My computer’s perpetually slow and I suspect it’s because of how many apps are running in background. On Windows 10 Creators Update, how can I clean things up and prevent programs running in background at all?
The Windows 10 Creators Update is an early release of the next iteration of Microsoft Windows 10, so while we can talk about it, I should note that what we change might not be exactly how this next version of Windows (10.2? 10.1.1?) will be shipped to every customer worldwide. Then again, heck, that’s the state of modern software anyway, so you never know if your version is bit-for-bit identical to my version of a given program anyway, right? Ah, the fun of perpetual beta releases!
There are a number of reasons that your Windows PC could be running slow, not the least of which is that you might need to defrag your hard drive or that you might be infected by malware that’s busy being remotely controlled by bad guys and consuming all your CPU resources! For the former, check Microsoft’s useful help page how to defrag your disk, and for the latter, well, I hope you already have a comprehensive anti-virus and anti-malware solution in place. For sure let Windows Defender run a scan as a first step.
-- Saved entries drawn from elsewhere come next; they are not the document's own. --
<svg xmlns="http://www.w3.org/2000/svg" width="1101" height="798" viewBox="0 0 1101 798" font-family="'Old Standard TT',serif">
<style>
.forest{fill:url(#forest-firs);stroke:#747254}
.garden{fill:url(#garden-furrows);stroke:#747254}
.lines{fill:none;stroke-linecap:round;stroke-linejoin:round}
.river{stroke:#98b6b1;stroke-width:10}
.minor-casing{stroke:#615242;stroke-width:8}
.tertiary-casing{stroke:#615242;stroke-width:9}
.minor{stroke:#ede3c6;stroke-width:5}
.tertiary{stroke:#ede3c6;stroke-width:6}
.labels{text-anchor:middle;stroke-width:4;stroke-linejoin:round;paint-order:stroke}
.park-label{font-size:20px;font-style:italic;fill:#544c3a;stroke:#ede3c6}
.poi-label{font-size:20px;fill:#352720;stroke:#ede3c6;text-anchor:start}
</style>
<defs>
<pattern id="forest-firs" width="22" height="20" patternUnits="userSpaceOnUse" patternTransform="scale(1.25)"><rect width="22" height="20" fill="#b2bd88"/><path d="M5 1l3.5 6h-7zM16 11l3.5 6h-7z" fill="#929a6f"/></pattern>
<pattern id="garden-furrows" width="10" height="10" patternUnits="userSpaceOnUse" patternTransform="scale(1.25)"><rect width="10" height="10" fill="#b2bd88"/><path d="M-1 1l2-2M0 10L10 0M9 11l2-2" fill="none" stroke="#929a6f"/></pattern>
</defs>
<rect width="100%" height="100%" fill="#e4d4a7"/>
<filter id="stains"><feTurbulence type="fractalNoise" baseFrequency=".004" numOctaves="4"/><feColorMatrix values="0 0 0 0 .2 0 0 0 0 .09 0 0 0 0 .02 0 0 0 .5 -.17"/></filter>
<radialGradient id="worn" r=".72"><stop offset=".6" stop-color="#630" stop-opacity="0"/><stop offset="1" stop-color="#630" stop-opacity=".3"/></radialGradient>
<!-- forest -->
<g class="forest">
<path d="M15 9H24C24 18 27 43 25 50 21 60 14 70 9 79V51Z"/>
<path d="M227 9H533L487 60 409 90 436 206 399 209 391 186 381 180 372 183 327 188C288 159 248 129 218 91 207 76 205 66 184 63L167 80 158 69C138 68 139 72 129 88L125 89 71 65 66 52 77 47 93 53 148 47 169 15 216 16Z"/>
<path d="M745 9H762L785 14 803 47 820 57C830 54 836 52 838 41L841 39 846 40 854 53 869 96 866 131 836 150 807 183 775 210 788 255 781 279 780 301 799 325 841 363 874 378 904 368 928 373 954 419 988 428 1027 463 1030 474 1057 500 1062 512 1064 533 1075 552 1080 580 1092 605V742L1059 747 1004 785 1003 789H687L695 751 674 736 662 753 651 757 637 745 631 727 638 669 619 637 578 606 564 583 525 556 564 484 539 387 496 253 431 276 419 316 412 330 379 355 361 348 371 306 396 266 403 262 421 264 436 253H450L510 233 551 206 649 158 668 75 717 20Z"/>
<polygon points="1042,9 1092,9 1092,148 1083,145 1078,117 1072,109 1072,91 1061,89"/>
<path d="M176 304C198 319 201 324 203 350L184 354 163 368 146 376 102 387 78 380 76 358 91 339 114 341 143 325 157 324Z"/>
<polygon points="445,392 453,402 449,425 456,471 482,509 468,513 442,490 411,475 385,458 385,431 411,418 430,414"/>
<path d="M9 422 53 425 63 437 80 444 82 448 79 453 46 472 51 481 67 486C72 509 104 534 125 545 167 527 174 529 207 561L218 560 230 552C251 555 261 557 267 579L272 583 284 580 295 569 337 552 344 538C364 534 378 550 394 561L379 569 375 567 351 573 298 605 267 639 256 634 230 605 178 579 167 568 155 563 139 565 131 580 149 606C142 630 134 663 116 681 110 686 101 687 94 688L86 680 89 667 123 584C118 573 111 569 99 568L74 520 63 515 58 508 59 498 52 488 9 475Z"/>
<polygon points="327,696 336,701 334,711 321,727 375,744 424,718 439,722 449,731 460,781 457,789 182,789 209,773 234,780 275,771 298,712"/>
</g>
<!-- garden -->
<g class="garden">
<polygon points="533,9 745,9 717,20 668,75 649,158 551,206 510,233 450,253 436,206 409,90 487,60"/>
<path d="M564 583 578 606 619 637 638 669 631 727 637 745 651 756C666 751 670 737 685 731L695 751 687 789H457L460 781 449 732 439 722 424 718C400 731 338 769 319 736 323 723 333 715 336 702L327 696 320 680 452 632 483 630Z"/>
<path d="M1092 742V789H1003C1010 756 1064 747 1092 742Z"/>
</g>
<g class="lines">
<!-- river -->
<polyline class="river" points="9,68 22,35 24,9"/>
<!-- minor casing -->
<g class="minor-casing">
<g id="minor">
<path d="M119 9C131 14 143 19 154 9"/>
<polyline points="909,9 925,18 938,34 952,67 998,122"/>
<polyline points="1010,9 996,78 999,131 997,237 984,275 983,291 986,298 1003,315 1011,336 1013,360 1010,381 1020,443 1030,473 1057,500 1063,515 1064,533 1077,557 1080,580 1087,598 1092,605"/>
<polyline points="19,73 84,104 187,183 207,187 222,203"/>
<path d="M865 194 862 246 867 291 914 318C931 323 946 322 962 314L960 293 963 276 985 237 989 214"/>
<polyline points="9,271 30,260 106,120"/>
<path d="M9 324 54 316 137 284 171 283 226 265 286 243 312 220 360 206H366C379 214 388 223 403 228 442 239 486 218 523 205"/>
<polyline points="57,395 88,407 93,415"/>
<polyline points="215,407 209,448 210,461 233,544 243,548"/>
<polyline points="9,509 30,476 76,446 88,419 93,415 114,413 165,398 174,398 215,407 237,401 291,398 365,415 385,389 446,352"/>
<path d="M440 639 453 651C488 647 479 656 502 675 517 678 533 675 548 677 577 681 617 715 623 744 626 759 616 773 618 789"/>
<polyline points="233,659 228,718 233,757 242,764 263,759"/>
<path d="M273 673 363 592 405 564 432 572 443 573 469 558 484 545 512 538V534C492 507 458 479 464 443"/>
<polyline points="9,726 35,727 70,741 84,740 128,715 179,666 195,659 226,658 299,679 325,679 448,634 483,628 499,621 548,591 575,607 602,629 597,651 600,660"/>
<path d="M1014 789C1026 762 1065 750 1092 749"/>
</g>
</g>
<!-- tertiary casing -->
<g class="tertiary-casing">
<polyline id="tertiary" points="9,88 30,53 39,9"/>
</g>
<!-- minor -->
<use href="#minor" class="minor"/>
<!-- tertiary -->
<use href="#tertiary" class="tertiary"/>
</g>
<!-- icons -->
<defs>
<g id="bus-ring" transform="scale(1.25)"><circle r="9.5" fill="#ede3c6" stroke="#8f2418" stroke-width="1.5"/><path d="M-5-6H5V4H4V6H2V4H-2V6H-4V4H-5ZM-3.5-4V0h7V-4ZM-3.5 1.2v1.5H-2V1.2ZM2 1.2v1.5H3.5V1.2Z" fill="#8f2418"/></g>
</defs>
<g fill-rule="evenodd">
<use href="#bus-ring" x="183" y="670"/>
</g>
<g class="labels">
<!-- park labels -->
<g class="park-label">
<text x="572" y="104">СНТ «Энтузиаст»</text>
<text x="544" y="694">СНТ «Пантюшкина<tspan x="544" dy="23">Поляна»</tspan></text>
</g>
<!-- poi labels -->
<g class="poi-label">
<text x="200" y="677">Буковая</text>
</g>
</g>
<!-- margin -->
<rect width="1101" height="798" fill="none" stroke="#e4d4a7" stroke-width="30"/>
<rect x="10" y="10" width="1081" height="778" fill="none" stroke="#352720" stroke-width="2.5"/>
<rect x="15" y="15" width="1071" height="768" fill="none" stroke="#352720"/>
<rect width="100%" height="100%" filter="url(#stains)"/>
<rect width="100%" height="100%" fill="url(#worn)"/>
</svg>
Assuming all that’s clean, let’s have a look at what apps you have running in background on your Windows 10 Creators Update system. In previous versions of Windows, you were actually forced to turn off background apps one by one, but Creators Update gives you a master switch to disable everything with a single click. Super handy. Let’s check it out!
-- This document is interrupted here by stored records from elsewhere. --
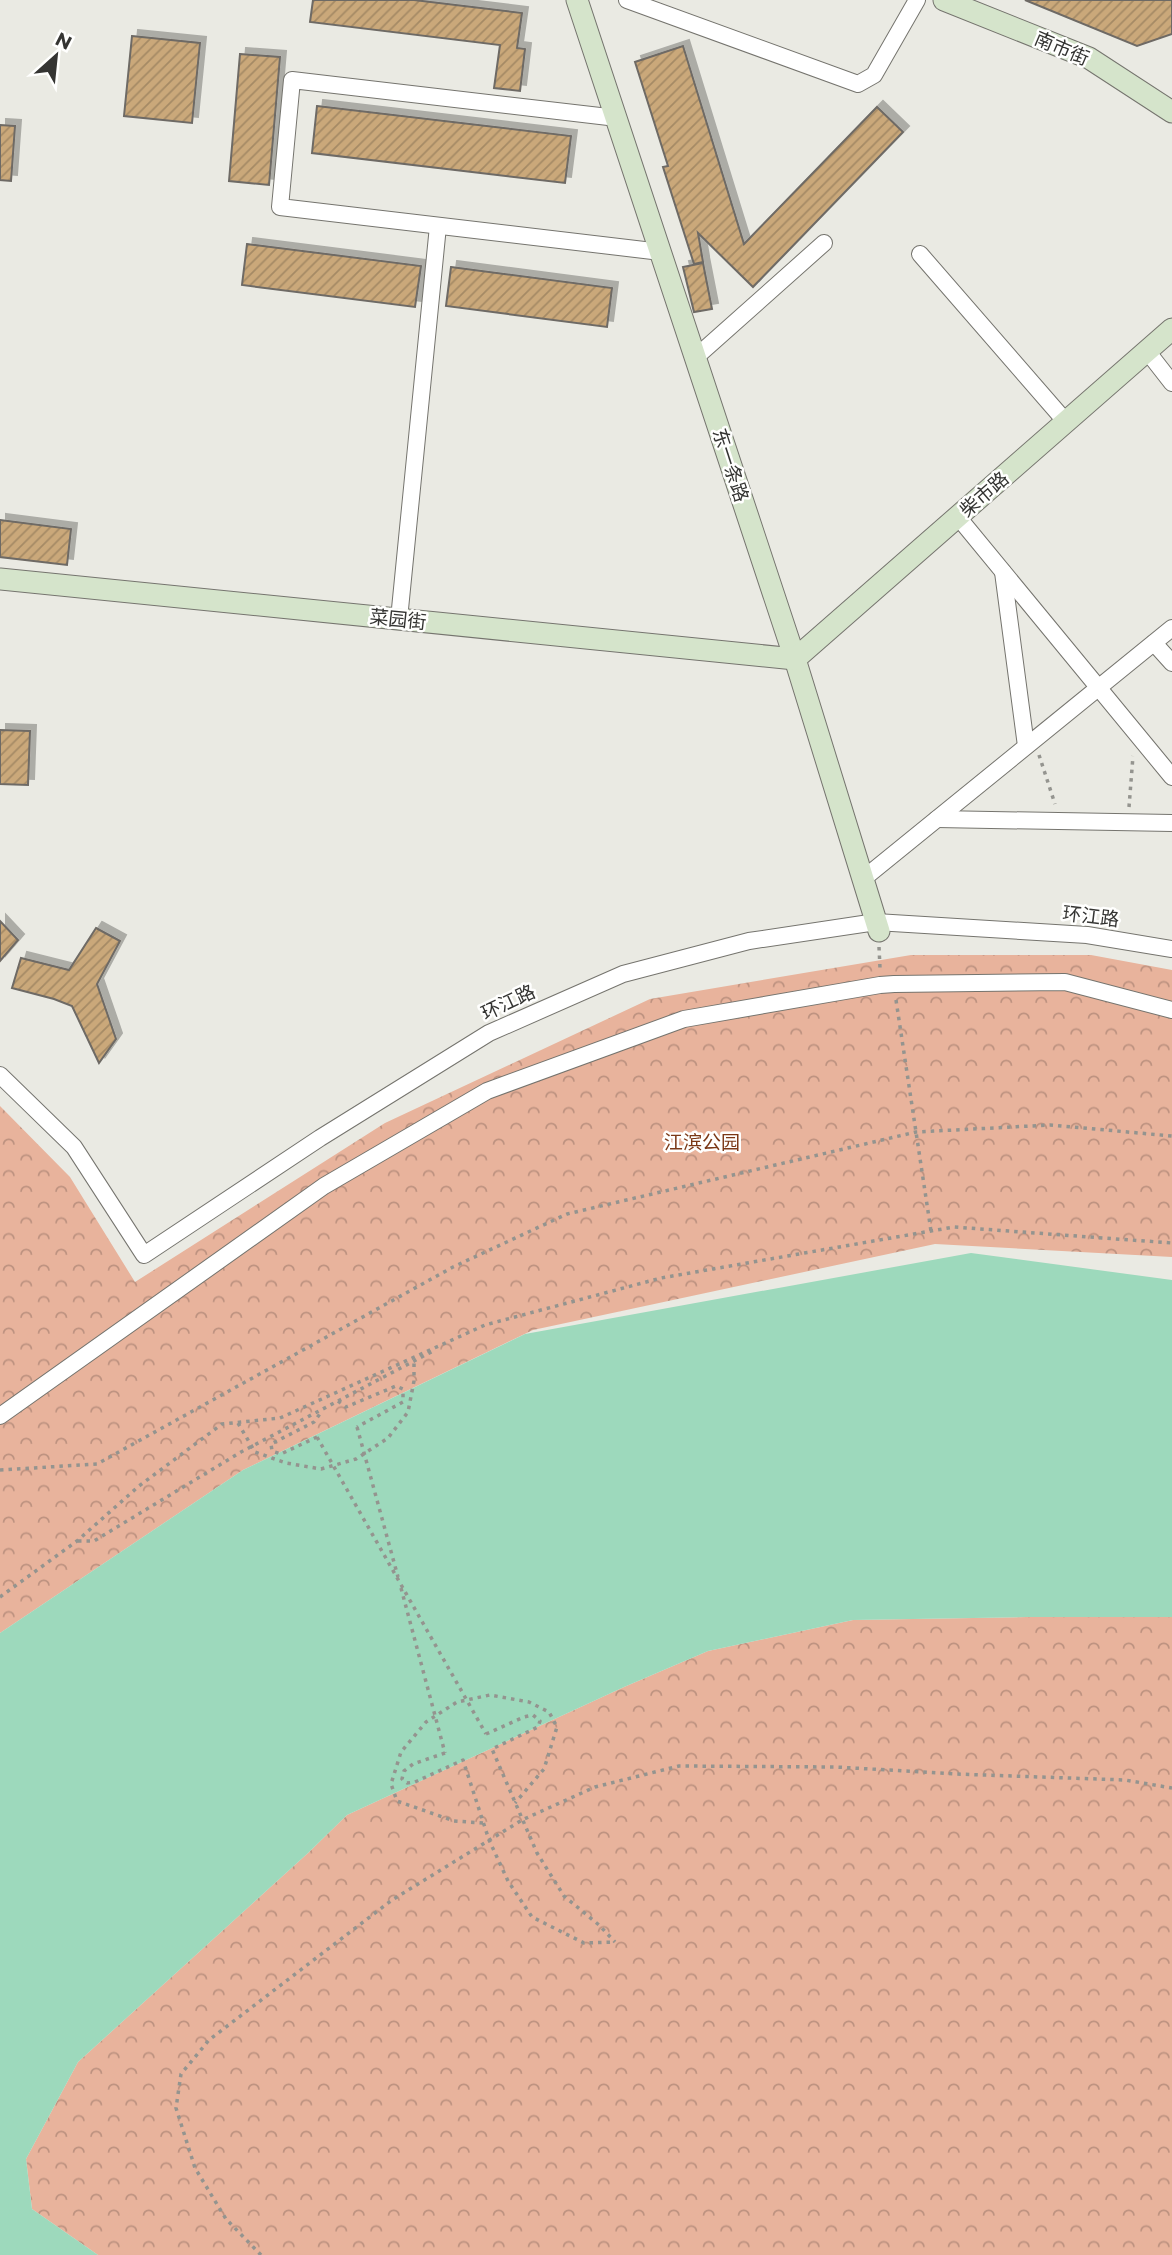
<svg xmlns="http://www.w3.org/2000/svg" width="1172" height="2255" viewBox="0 0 1172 2255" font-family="Montserrat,'Noto Sans SC',sans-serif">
  <defs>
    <pattern id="park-crowns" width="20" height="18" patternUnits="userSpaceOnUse" patternTransform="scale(1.75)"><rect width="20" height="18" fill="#e8b39c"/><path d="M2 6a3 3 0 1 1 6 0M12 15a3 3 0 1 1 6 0" fill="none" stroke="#bd9280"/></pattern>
    <pattern id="building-hatch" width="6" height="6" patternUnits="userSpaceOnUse" patternTransform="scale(1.75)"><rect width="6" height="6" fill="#caa87a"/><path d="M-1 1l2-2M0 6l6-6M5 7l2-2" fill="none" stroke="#a58a65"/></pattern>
    <filter id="shadow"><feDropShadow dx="6" dy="-6" stdDeviation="0" flood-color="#0004"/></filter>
  </defs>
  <rect width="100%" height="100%" fill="#eaeae3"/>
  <g fill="url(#park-crowns)">
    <path d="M911 955H1091L1172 970V1257L935 1244 533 1330 243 1470 0 1633V1106L70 1177 135 1282 385 1123 650 999Z"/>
    <path d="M1027 1617H1172V2255H98L32 2209 26 2159 78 2062 308 1853 347 1815 624 1687 708 1651 853 1620Z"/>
  </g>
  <path fill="#9dd9bc" d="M971 1253 1172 1280V1617H1027L853 1620 708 1651 624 1687 347 1815 308 1853 78 2062 26 2159 32 2209 98 2255H0V1633L243 1470 525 1334Z"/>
  <g fill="url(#building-hatch)" stroke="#6e6a65" stroke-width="2" filter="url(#shadow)">
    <path d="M313 0H414L522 13 517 48 525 49 520 91 494 88 500 45 310 22Z"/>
    <path d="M1025 0H1172V34L1137 46Z"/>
    <path d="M132 36 200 43 192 123 124 116Z"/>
    <path d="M683 46 744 244 877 107 903 132 753 287 698 233 703 262 694 264 663 167 668 166 635 62Z"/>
    <path d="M240 54 280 57 269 185 229 181Z"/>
    <path d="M317 106 571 136 565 183 312 153Z"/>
    <path d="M0 125 15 126 11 181 0 180Z"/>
    <path d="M247 244 421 266 415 307 242 285Z"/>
    <path d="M703 263 712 309 694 312 683 267Z"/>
    <path d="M451 267 612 288 607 327 446 306Z"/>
    <path d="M0 520 71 529 67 565 0 557Z"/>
    <path d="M0 730 30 731 28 785 0 784Z"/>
    <path d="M0 921 18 940 0 961Z"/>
    <path d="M96 928 120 941 97 984 116 1039 99 1063 72 1006 54 999 12 988 21 958 69 970Z"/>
  </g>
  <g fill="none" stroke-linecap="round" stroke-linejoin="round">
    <defs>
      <g id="street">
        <path d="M627 0 858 84 874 75 917 0"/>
        <path d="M617 118 292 80 280 207 661 252"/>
        <path d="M920 254 1066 422"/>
        <path d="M1147 351 1172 383"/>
        <path d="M696 357 824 243"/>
        <path d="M958 517 1172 777"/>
        <path d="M1003 572 1026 746"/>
        <path d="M399 619 438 226"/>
        <path d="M1154 643 1172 663"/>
        <path d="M937 819 1172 823"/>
        <path d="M863 879 1172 628"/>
        <path d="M0 1075 74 1147 144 1255 320 1138 489 1033 623 974 749 941 876 922 1087 935 1172 949"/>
        <path d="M0 1416 324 1186 487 1091 684 1019 880 985 894 984 1065 982 1172 1010"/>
      </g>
      <g id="secondary">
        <path d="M577 0 795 659 879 931"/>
        <path d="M944 0 1089 58 1172 112"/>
        <path d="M0 579 795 659 1172 329"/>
      </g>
    </defs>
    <use href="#street" stroke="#75746e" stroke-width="18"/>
    <use href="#secondary" stroke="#75746e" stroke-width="23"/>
    <g stroke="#94948f" stroke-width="3.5" stroke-dasharray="3.5 5" stroke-linecap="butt">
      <path d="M1039 755 1055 804"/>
      <path d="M1129 807 1133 756"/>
      <path d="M879 947 880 968"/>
      <path d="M896 1000 931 1231"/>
      <path d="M338 1401 346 1407 396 1386 403 1389V1402L357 1427"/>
      <path d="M238 1423 255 1452 286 1463 321 1469 356 1459 388 1438 408 1412 414 1381V1360"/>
      <path d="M317 1437 281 1454 272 1451 271 1444 314 1422 322 1411"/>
      <path d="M0 1470 97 1464 453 1267 567 1214 916 1132 1050 1125 1172 1136"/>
      <path d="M78 1541H94L241 1452 433 1351"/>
      <path d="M0 1597 77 1541 139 1486 222 1424 280 1418 485 1325 661 1278 954 1227 1172 1243"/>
      <path d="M486 1734 524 1717 533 1715 540 1721 538 1727 492 1749 537 1853 564 1896 599 1925 615 1942"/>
      <path d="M445 1753 413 1764 404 1771 402 1779 407 1783 415 1782 463 1760 489 1840 508 1881 532 1917 584 1943 615 1942"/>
      <path d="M483 1823 454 1821 397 1801 391 1784 401 1752 426 1722 457 1702 490 1695 529 1702 549 1712 557 1727 544 1769 515 1803"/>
      <path d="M261 2255 226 2219 195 2168 176 2108 181 2074 209 2040 392 1900 522 1820 595 1787 679 1766 836 1767 956 1774 1125 1780 1172 1788"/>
    </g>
    <use href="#street" stroke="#fff" stroke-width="16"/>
    <use href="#secondary" stroke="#d5e4cb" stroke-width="21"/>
    <g stroke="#94948f" stroke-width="3.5" stroke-dasharray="3.5 5" stroke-linecap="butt">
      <path d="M357 1427 398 1577"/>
      <path d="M317 1437 486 1734"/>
      <path d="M401 1588 445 1753"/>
    </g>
  </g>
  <g text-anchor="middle" stroke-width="5" stroke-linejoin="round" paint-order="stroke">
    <g font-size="19" fill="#343432" stroke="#fffffe">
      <text transform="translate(1062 48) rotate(23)" y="7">南市街</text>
      <text transform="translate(731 465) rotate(72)" y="7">东一条路</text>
      <text transform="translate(984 494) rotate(-41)" y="7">柴市路</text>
      <text transform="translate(398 619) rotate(6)" y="7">菜园街</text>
      <text transform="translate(1091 916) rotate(7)" y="7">环江路</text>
      <text transform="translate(508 1002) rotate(-25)" y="7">环江路</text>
    </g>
    <g font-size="19" fill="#7b3816" stroke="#fffffe">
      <text x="702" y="1149">江滨公园</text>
    </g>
  </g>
  <g transform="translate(56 56) rotate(27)" stroke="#fffffe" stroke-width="5" paint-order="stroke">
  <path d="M0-5L12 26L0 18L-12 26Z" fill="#343432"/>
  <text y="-10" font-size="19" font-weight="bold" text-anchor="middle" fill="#343432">N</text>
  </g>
</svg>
To get to the right Control Panel, you might be tempted to just do a Windows (Cortana) search for “background” but that’s not quite right:
Background settings are to do with the appearance of your desktop. Not the right thing.
Instead, keep typing and search for “background app” instead. Voila!
That’s more like it! Click on the suggested match or just press Enter (or Return) to select it.
Now you’ll be looking at your background apps control window in your Windows 10- Settings and Preferences:
You can see the master switch right there at the top: Let apps run in the background. In general I recommend that you do let some apps or programs run in the background, actually, because there are some, like alarms, that aren’t going to work if they have to be in the foreground or they’re prevented from getting any system resources. Still, as a debugging technique, you can certainly turn OFF this capability for all apps with a single click then run your computer for a few hours and see what works and doesn’t work. Does it speed up? I hope so!
For plan b, simply scroll down and have a look at which apps are asking for background permission. Some are rather inexplicable:
Why does the Amazon app need to run in the background? I have no idea. That’s an example of a program that seems like it can be safely disabled without adversely affecting your experience on your Windows 10 computer. To do so, simply click on the switch. Now it’s OFF:
That’s all there is to it. Either app by app or en masse, now you know how to control which apps can run in the background on your computer. As I said earlier, I hope that helps you eke more performance out of it!